Hablando de amor, Pablo conoce el peligro de un hablar abstracto. Y he ahí cómo impide que nos perdamos en las nieblas de un vago sentimentalismo, fulminándonos con una advertencia extremadamente concreta: «Si os mordéis y devoráis unos a otros, terminaréis por destruiros mutuamente». Unida a la severidad, hay una fustigante ironía en la frase, que no tiene necesidad de muchos comentarios, y conserva toda su actualidad.
Para muchos la vocación cristiana es compatible con los... mordiscos.
Los abrazos fraternos no anulan la costumbre de devorarse con murmuraciones, chismes y calumnias.
Se habla de comunión, y se pretende realizarla con la agresividad.
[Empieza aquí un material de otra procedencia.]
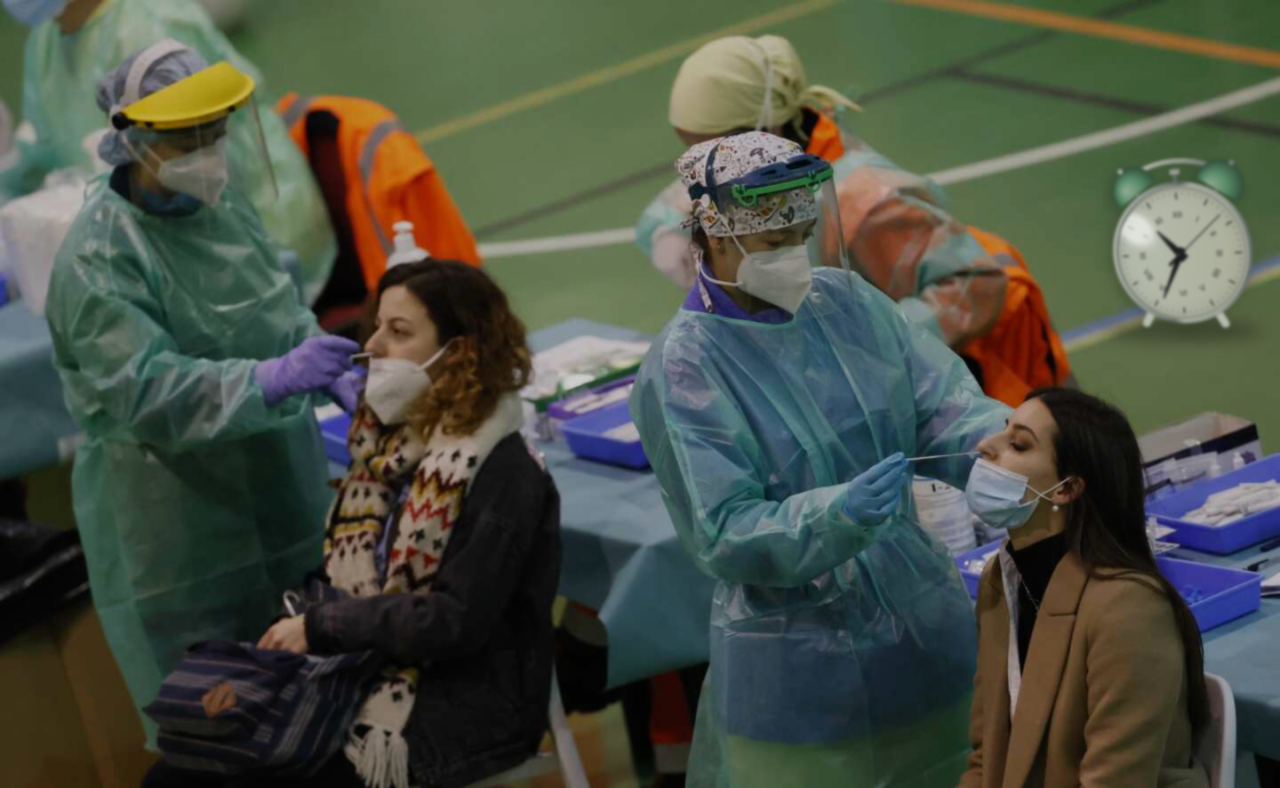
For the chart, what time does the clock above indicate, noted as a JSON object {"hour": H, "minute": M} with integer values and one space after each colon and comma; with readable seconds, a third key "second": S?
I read {"hour": 10, "minute": 34, "second": 8}
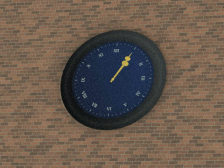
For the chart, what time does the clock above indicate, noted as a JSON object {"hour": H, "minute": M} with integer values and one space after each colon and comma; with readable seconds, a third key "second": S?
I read {"hour": 1, "minute": 5}
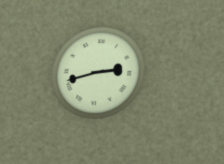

No se cae en la cuenta de la «fuerza destructiva» de palabras no orientadas al respeto recíproco y que minan en su base la comunidad cristiana.
Un joven monje, fanático del ayuno y de la penitencia, se ha sentido conducido por un anciano al primado de la caridad, con esta frase:
-Es mejor comer carne y beber vino que comer, con la calumnia y la maledicencia, la carne del hermano.
Eliseo, en el fondo, se había contentado con poner en la mesa la carne de los bueyes.
Hoy, cualquier celoso «llamado», sin renunciar a la carne, para hacer más fraterno el banquete, no duda en practicar un poco de canibalismo verbal (¡y de papel!).
...Y no sólo, ¡ay de mí!, en la hora canónica de las comidas.